Market report

Stocks rise on earnings, buyouts

Stocks shook off last week's doldrums and finished sharply higher Monday, driven by a round of corporate deal news and strong earnings from Citigroup.

The major indexes rose in premarket trading as investors digested Citigroup's earnings. They opened in the green and held steady through the entire session.

The Standard & Poor's 500 index rose 9.53 points, or 0.5 percent, to 1,977.10. The index is down 0.4 percent from its most recent high of 1,985.44, set July 3.

Nine of the 10 sectors in the S&P 500 rose, led by energy stocks. Utilities fell the most.

The Dow Jones industrial average added 111.61 points, or 0.7 percent, to 17,055.42. The Dow is down slightly from its July 3 record of 17,068.65.

The Nasdaq composite gained 24.93 points, or 0.6 percent, to 4,440.42.

The three stock indexes are all up for the year.

Investors cheered AECOM Technology's $4 billion acquisition of engineering and construction services company URS Corp., sending URS' stock up 11.6 percent and AECOM's up 8.6 percent.

Citigroup rose 3 percent after the bank turned in better-than-expected results and disclosed it has agreed to pay $7 billion to settle a federal investigation of its mortgage securities business.

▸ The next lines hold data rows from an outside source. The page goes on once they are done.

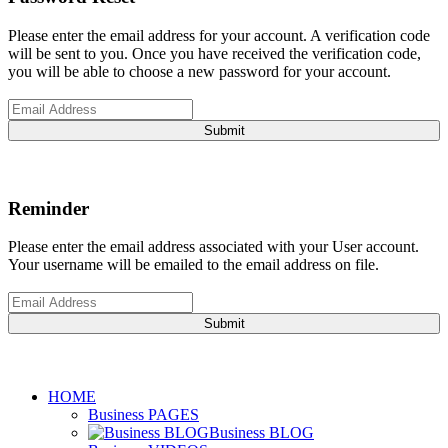
Please enter the email address for your account. A verification code
will be sent to you. Once you have received the verification code,
you will be able to choose a new password for your account.
Submit
Reminder
Please enter the email address associated with your User account.
Your username will be emailed to the email address on file.
Submit
HOME
Business PAGES
Business BLOG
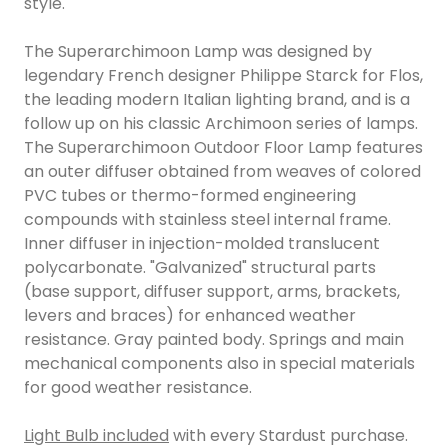
style.
The Superarchimoon Lamp was designed by
legendary French designer Philippe Starck for Flos,
the leading modern Italian lighting brand, and is a
follow up on his classic Archimoon series of lamps.
The Superarchimoon Outdoor Floor Lamp features
an outer diffuser obtained from weaves of colored
PVC tubes or thermo-formed engineering
compounds with stainless steel internal frame.
Inner diffuser in injection-molded translucent
polycarbonate. "Galvanized" structural parts
(base support, diffuser support, arms, brackets,
levers and braces) for enhanced weather
resistance. Gray painted body. Springs and main
mechanical components also in special materials
for good weather resistance.
Light Bulb included
with every Stardust purchase.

JPMorgan Chase & Co. and Goldman Sachs, due to report earnings today, also got a lift.

All told, the three major stock indexes notched their second gain in two days. That's a turnaround from last week, when the S&P 500 index lost 0.9 percent, its worst showing since April.

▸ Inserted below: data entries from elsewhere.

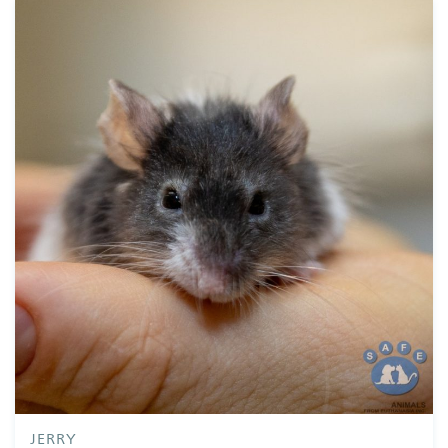
Supporters
Companion Animal Network Australia
JB Hi Fi
LotteryWest
City of Karratha
Town of Port Hedland
Grants
Act Belong Commit
Facebook
Instagram
YouTube
Google
Business
Donate
JERRY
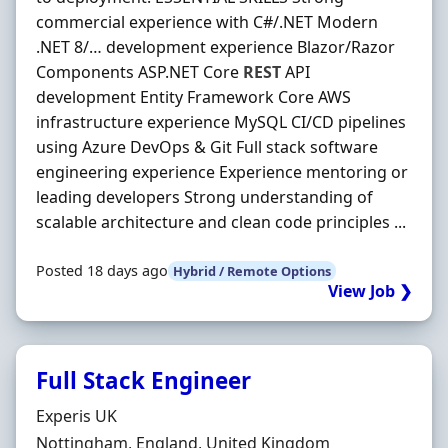
commercial experience with C#/.NET Modern
.NET 8/… development experience Blazor/Razor
Components ASP.NET Core
REST
API
development Entity Framework Core AWS
infrastructure experience MySQL CI/CD pipelines
using Azure DevOps & Git Full stack software
engineering experience Experience mentoring or
leading developers Strong understanding of
scalable architecture and clean code principles ...
Posted 18 days ago
Hybrid / Remote Options
View Job ❯
Full Stack Engineer
Hiring Organisation
Experis UK
Location
Nottingham, England, United Kingdom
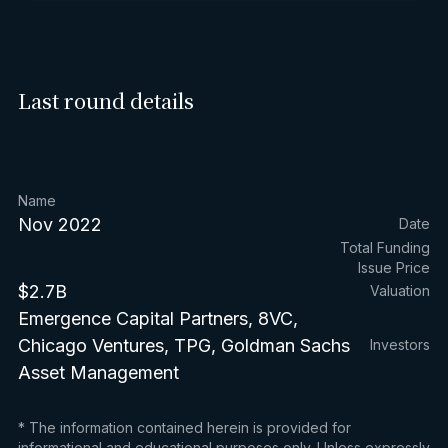
Last round details
Name
Nov 2022
Date
Total Funding
Issue Price
$2.7B
Valuation
Emergence Capital Partners, 8VC,
Chicago Ventures, TPG, Goldman Sachs
Investors
Asset Management
* The information contained herein is provided for
informational and educational purposes only. Unless expressly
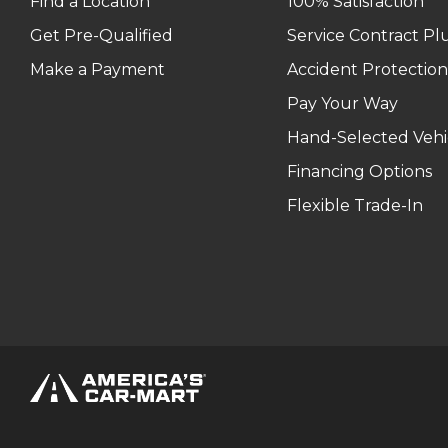
Find a Location
100% Satisfaction
Get Pre-Qualified
Service Contract Pl
Make a Payment
Accident Protection
Pay Your Way
Hand-Selected Vehi
Financing Options
Flexible Trade-In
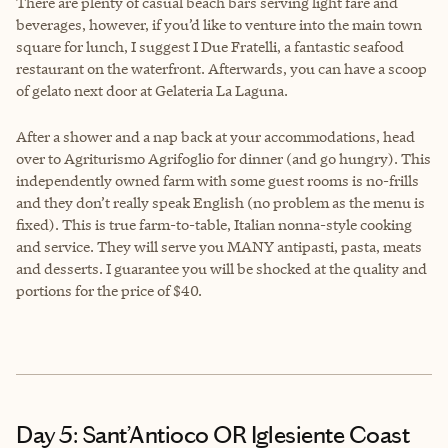
There are plenty of casual beach bars serving light fare and
beverages, however, if you’d like to venture into the main town
square for lunch, I suggest I Due Fratelli, a fantastic seafood
restaurant on the waterfront. Afterwards, you can have a scoop
of gelato next door at Gelateria La Laguna.
After a shower and a nap back at your accommodations, head
over to Agriturismo Agrifoglio for dinner (and go hungry). This
independently owned farm with some guest rooms is no-frills
and they don’t really speak English (no problem as the menu is
fixed). This is true farm-to-table, Italian nonna-style cooking
and service. They will serve you MANY antipasti, pasta, meats
and desserts. I guarantee you will be shocked at the quality and
portions for the price of $40.
Day 5: Sant’Antioco OR Iglesiente Coast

Concern about Portugal's Espirito Santo International, which reportedly missed a debt payment last week, harked back to issues that spawned Europe's debt crisis.

On Monday, investors appeared to be reassured any problems would be contained.

"Investors are saying if this Portugal thing really isn't significant from an impact standpoint, and the earnings are coming in good ... stocks ought to be going higher," said Phil Orlando, chief equity strategist at Federated Investments.

The yield on the 10-year Treasury note rose to 2.54 percent from 2.52 percent late Friday.

With the market trading near highs, investors will be focused this week on a large number of corporate earnings, including quarterly reports from General Electric, Google, Bank of America and Johnson & Johnson.

So far, investors like what they see.

"We got started off with a very good report out of Citibank this morning," Orlando said. "And economic news this week -- retail sales, capacity utilization, housing data, confidence data -- is all supposed to be pretty good."

Recent data point to an improving U.S. economy after a slow start this year.

Employers added 288,000 jobs last month, the fifth straight month of gains above 200,000. And the national unemployment rate slid to 6.1 percent, a 5 1/2-year low.

More people with jobs means more paychecks, which could enhance consumer spending and growth.

"You're starting to stack up some fairly impressive jobs numbers," said Liz Ann Sonders, chief investment strategist at Charles Schwab & Co. "There's a lot of momentum to this market."